No, a boot menu is not self-explanatory, and no, this is not an 'urban
legend.' How do you even come up with associating the term 'urban
legend' to statement saying that a complex screen is confusing to casual
computer users?
20 years+ of experience with Linux and more with other OSes :-)

I have taught multiple classes of teenage and pre-teen students using
Fedora Live USB keys. This necessarily involves having to guide them
through using syslinux (which is very similar in appearance to grub) to
boot their system, I can say from actual experience that:

1) The boot menu was not self-explanatory, and the students had a lot of
questions about what stuff on the screen meant.
And how did it impact their usage experience? I guess, their reaction was a "Wazat?", temporary "raising the eyebrow", but then they simply went on.
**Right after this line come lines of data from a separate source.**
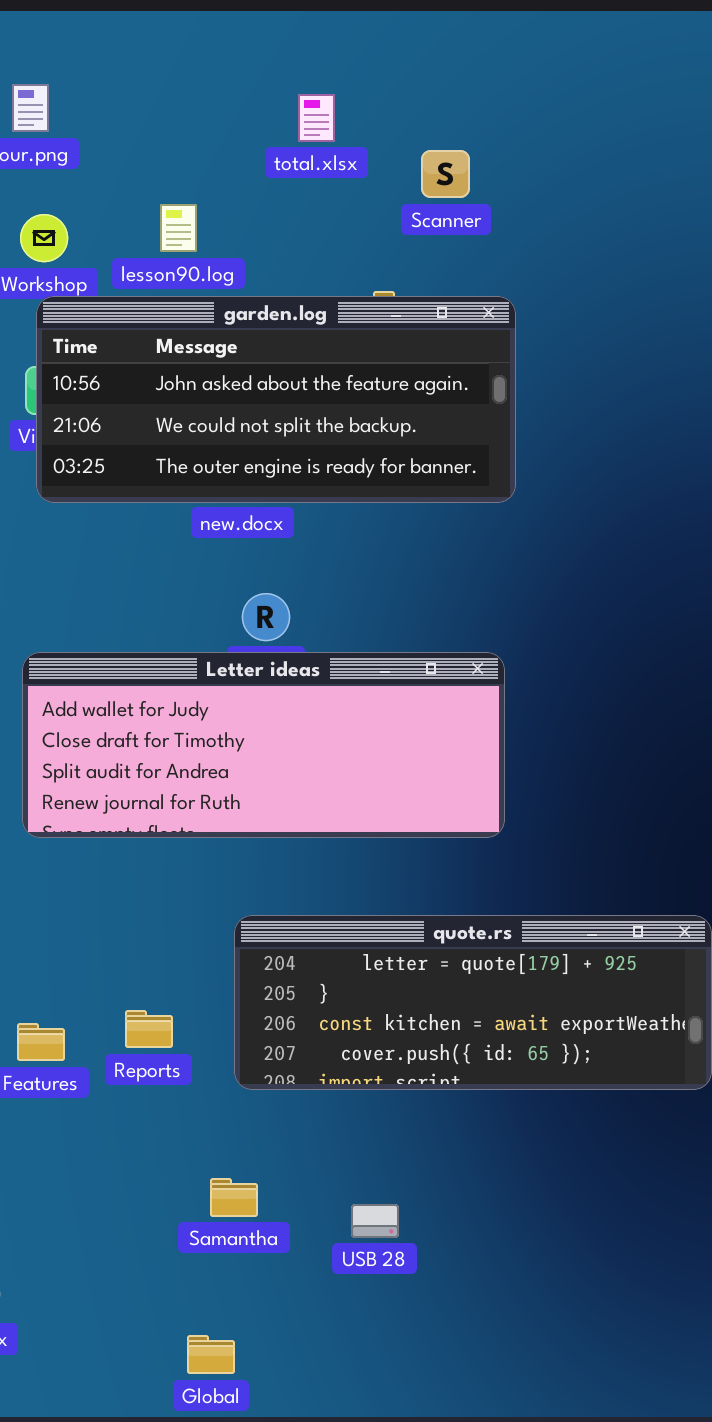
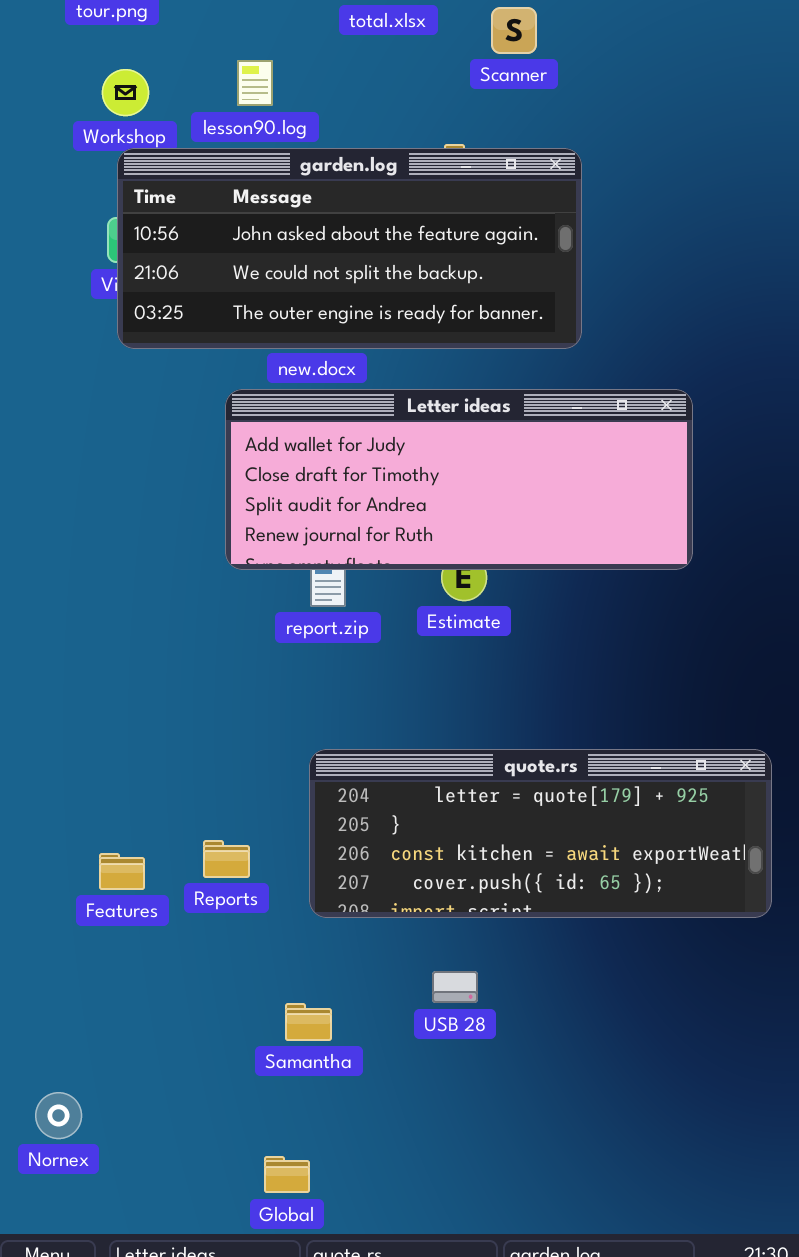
Letter ideas: [22,652,505,838] -> [225,389,693,570], moved
USB 28: [351,1204,399,1238] -> [432,971,478,1003], moved

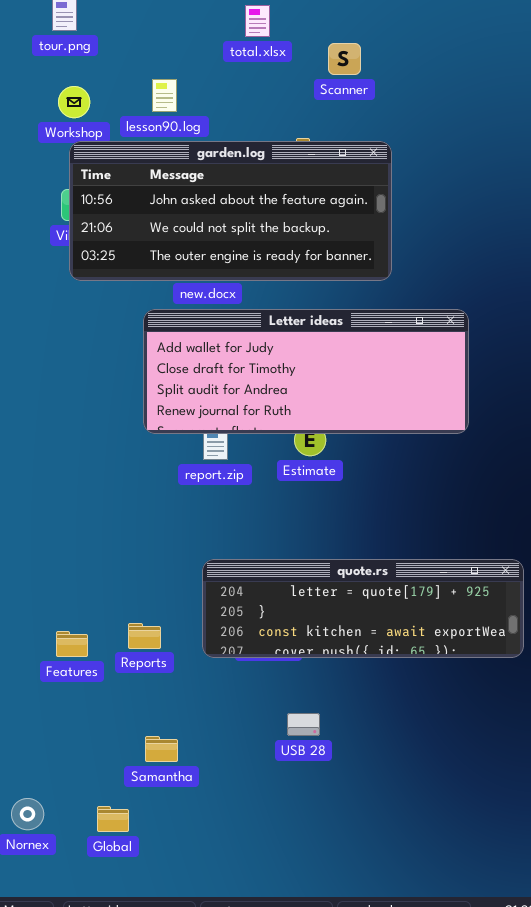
quote.rs: [309,749,772,918] -> [202,559,524,658], resized
Samantha: [285,1003,332,1041] -> [145,736,178,762], moved
Global: [264,1156,310,1193] -> [97,806,129,832], moved

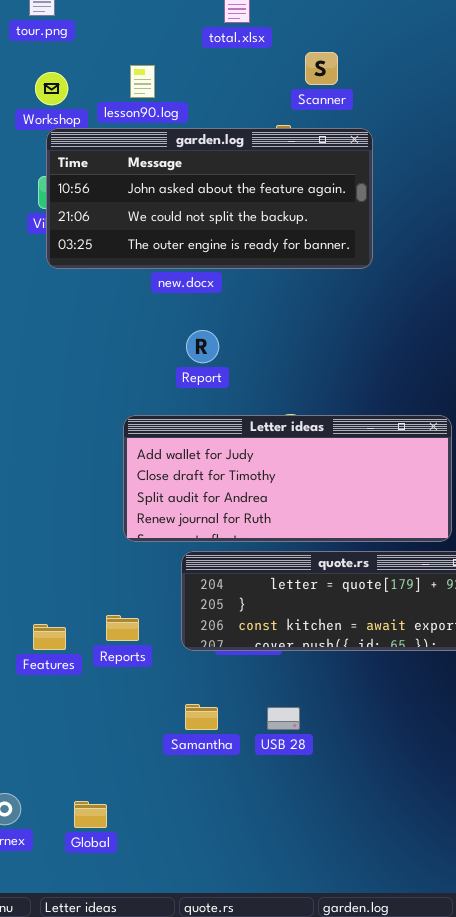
Scanner: [328,43,361,75] -> [305,52,338,85], moved
Letter ideas: [143,309,469,434] -> [123,415,452,542], moved
Samantha: [145,736,178,762] -> [185,704,218,730], moved

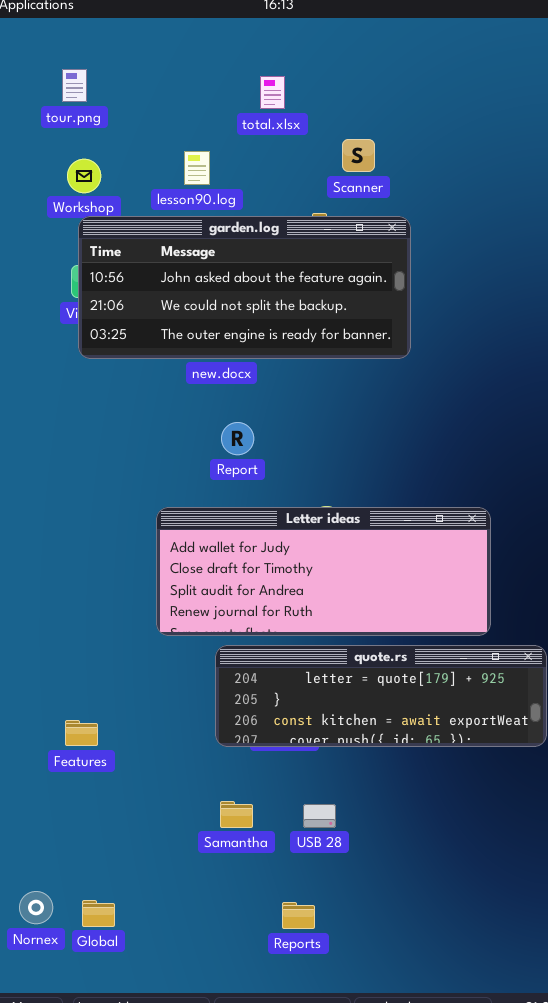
lesson90.log: [130,65,155,98] -> [184,151,210,185], moved
Reports: [106,615,139,641] -> [282,902,315,929], moved
Global: [74,801,107,828] -> [82,900,115,927], moved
Actually, I would expect your students to have more issues with understanding "keyboard layout" selection, "timezones" selection, explaining "hw-clock", the concepts behind "updates"/rpm-conflicts and so on and would consider the bootloader prompt to have been one (ignorable) detail amongst many other much huger problem.

One experiment I did: I sat some relatives and friends (no computer iliterates) in front of Gnome3 and asked them to work with it. All of threw it away in disgust.

Then you have good students.
I am having doubts any pre-teen and only some teens are able to run/configure any OS and them to be overwhelmed all over the place without supervison/prior instructions. Once they have been instructed, they likely are able work with it.

Are teens and pre-teens fedora's main
target audience now?

I hope not ... I am not interested in converting Fedora or Linux into a toy.